呻吟語 / 内篇・倫理・當に日〻勤勞せしめ、常に卑屈ならしむべし
子、婦事人者也,未為父兄以前,莫令奴婢奉事,長其驕惰之情。當日使勤勞,常令卑屈,此終身之福。不然,是殺之也。昏愚父母、驕奢子弟,不可不知。

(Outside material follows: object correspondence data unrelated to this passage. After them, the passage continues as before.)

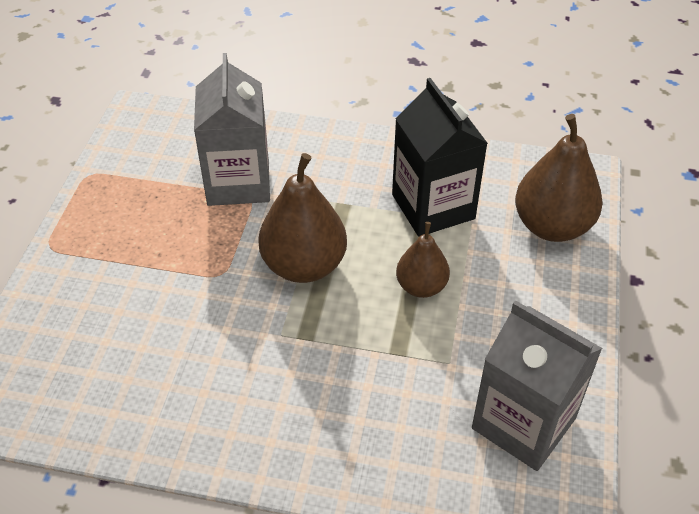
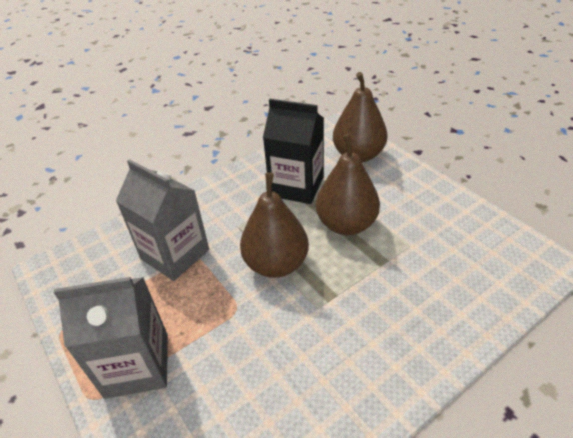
camera: 45 degrees left, 5 degrees down
(421, 286) = (346, 224): brown pear -> brown pear, size x1.67
(523, 423) = (476, 241): grey carton -> grey carton (137, 365)

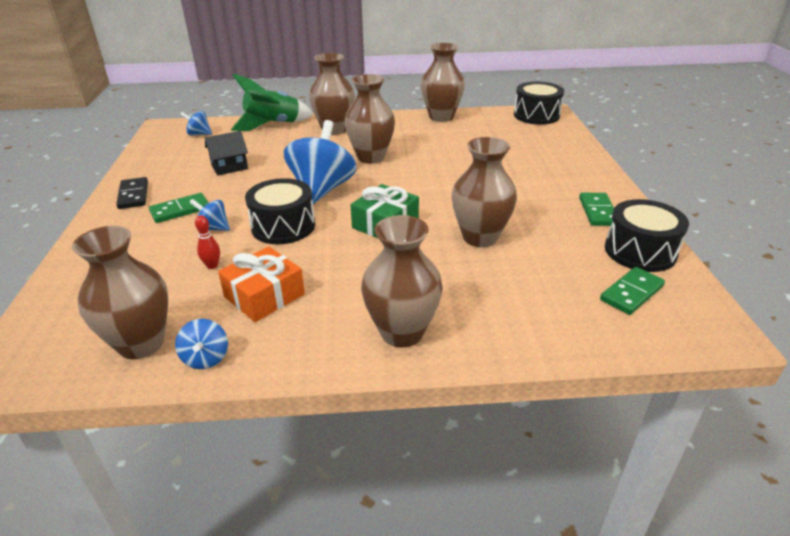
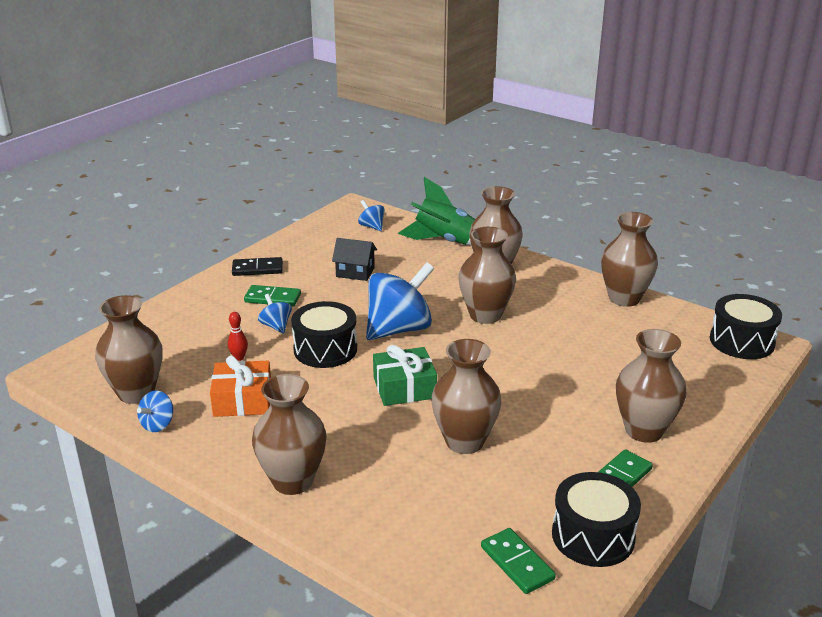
camera: 40 degrees right, 5 degrees down
(133, 195) = (257, 269): black domino -> black domino turned 60 degrees clockwise
(566, 180) = (644, 430): none -> brown vase
(631, 293) = (517, 563): green domino -> green domino turned 60 degrees clockwise

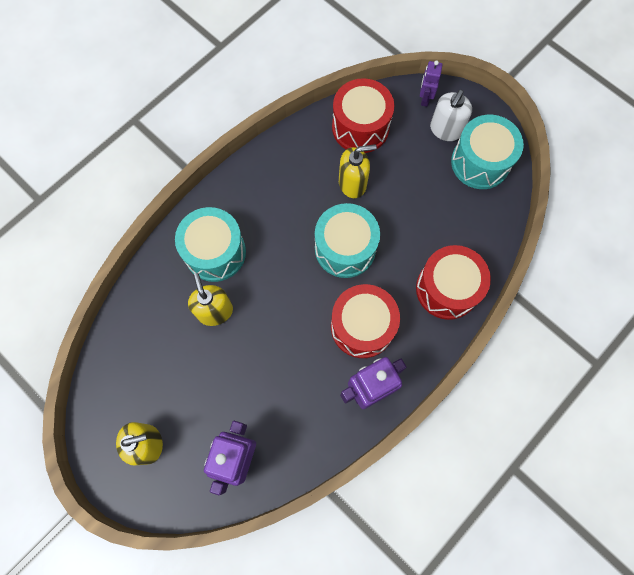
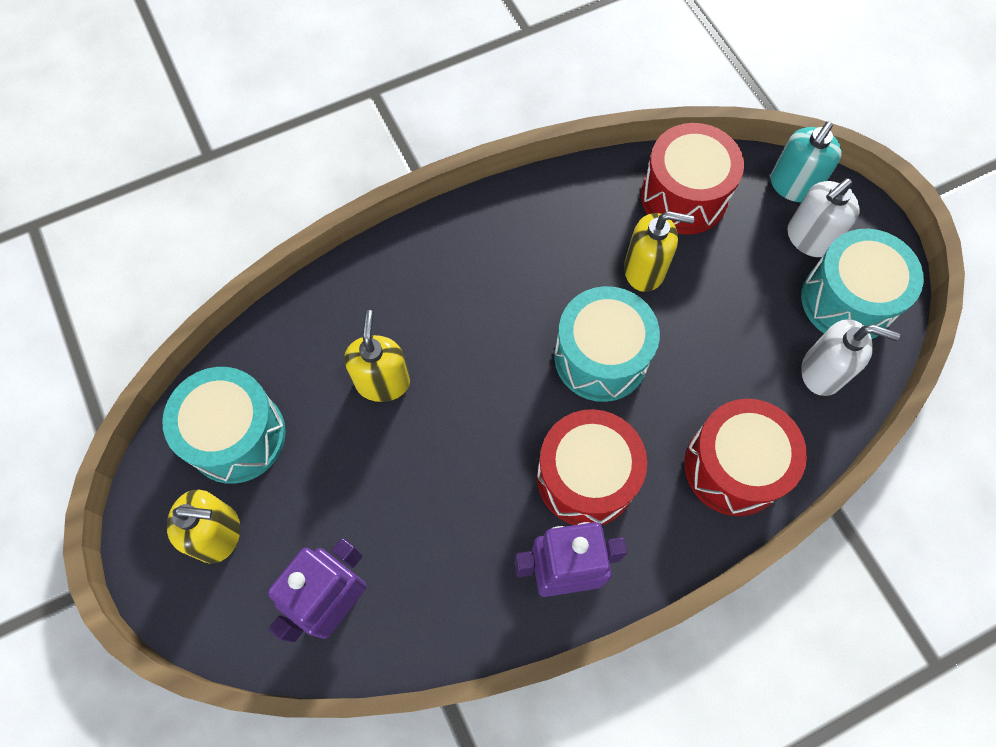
camera: 20 degrees right, 5 degrees down
(215, 252) = (414, 301): turquoise drum -> turquoise drum (236, 436)
(425, 98) = (793, 185): purple robot -> turquoise soap dispenser
(480, 212) = (822, 372): none -> white soap dispenser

新字:子、婦事人者也,未為父兄以前,莫令奴婢奉事,長其驕惰之情。当日使勤労,常令卑屈,此終身之福。不然,是殺之也。昏愚父母、驕奢子弟,不可不知。
書き下し
子・婦は人に事ふる者なり。未だ父兄と為らざる以前は、奴婢をして奉事せしめ、其の驕惰の情を長ぜしむる莫かれ。當に日〻勤勞せしめ、常に卑屈ならしむべし。此れ終身の福なり。然らずんば、是れ之を殺すなり。昏愚の父母、驕奢の子弟、知らざる可からず。
現代語訳
子や嫁は人に仕える者です。まだ父や兄となる前は、召使いに世話をさせて、驕り怠る心を育ててはなりません。日々働かせ、常にへりくだらせるべきです。これが生涯の福です。そうしなければ、それは殺すのと同じです。愚かな父母と、驕り贅沢な子弟は、知らずにいてはなりません。
解説
若いうちに世話をさせるなという教えです。理由は簡潔で、驕りと怠けが育つから。そして働かせ、へりくだらせることが生涯の福だと言われます。厳しく聞こえますが、続く一句が強烈です。そうしなければ殺すのと同じだ、と。甘やかしを、愛情不足ではなく加害として扱う見方で、前段の豢養の議論を家庭の実践に落とした一段になっています。